Swedish football body opts to expose trophy’s partisan secret

Swedish football body opts to expose trophy's partisan secret
Lennart Johansson holds the silver trophy bearing his name, October 2001
The Swedish Football Association (Svenska Fotbollsförbundet) will launch an investigation into whether there is any truth to the claims that its top-flight Allsvenskan championship trophy contains a pledge of allegiance to the Stockholm club supported by its creator.

The association has responded to claims that silversmith Ingemar Eklund, a lifelong fan of Hammarby FF, inscribed the inside of the ball that adorns the top of the trophy with the words “Bajen forever.”

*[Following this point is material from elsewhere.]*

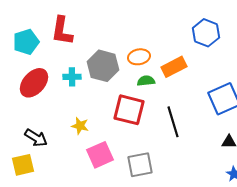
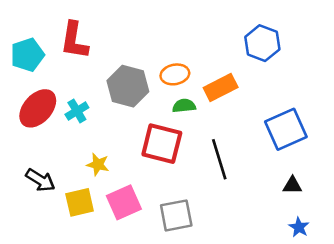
cyan cross: (72, 77) -> (77, 111), moved, turned -30
yellow square: (23, 165) -> (80, 202), moved

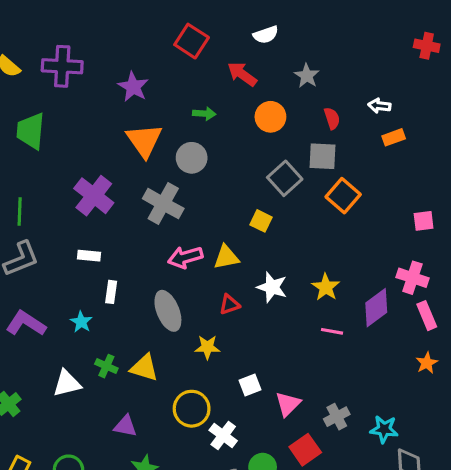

“We will open the trophy and have a look to see if there is a message or not,” association chairman Lars-Åke Lagrell told The Local on Wednesday.

When the news first emerged last week, ahead of the 2010 championship climax, Lagrell initially said that no inspection of the trophy would be made, but changed his tune after consulting with the association’s secretary general Mikael Santoft.

“It’s a small problem. We can’t have any message in a trophy, so it’s very easy – if there is something in there, we will remove it. If not, we will tell the papers that it is as it was before,” Lagrell told The Local.

Hammarby Fotboll club, located in southern Stockholm, adopted the nickname “Bajen” as a short form of a mock English pronunciation of Hammarby. The club has won the Allsvenskan only once in its long history, in 2001 – the same year the trophy was established.

The trophy is named after Swede and former UEFA president Lennart Johansson, who governed the football body from 1990 to 2007.

The inscription was allegedly made by silversmith Ingemar Eklund, who has since died, and the secret was revealed by his colleague Peter Gustafsson last Thursday.

The trophy is currently in southern Sweden in the hands of reigning champions Malmö FF, who won on Sunday, but as soon as it returns to Stockholm, it will be taken to a professional who will be commissioned to open it.

“The trophy is in Malmö right now. It will come back to Stockholm to the Swedish FA [Football Association], but we are not in a hurry,” said Lagrell.

Johansson, who is the honourary chairman of the association, expressed his disapproval when he heard the story of the inscription.

“Tasteless may be a little over the top, but it is not pleasant,” he told the Dagens Nyheter (DN) daily on Tuesday.

Gustafsson declined to comment on the association’s decision.

“I have said my piece when it comes to this. However, of course I am sure that the tribute to Bajen is inside the trophy,” he told the newspaper.

He also warned that an inspection could be both a difficult and costly procedure that risked destroying the trophy, which weighs six kilograms.

Separately, Eklund’s daughter is also not thrilled with the decision to open the trophy.

“I think that it is a waste of money. Put those thousands of kronor into youth sports instead. It is getting ridiculous now,” Marie Eklund told DN.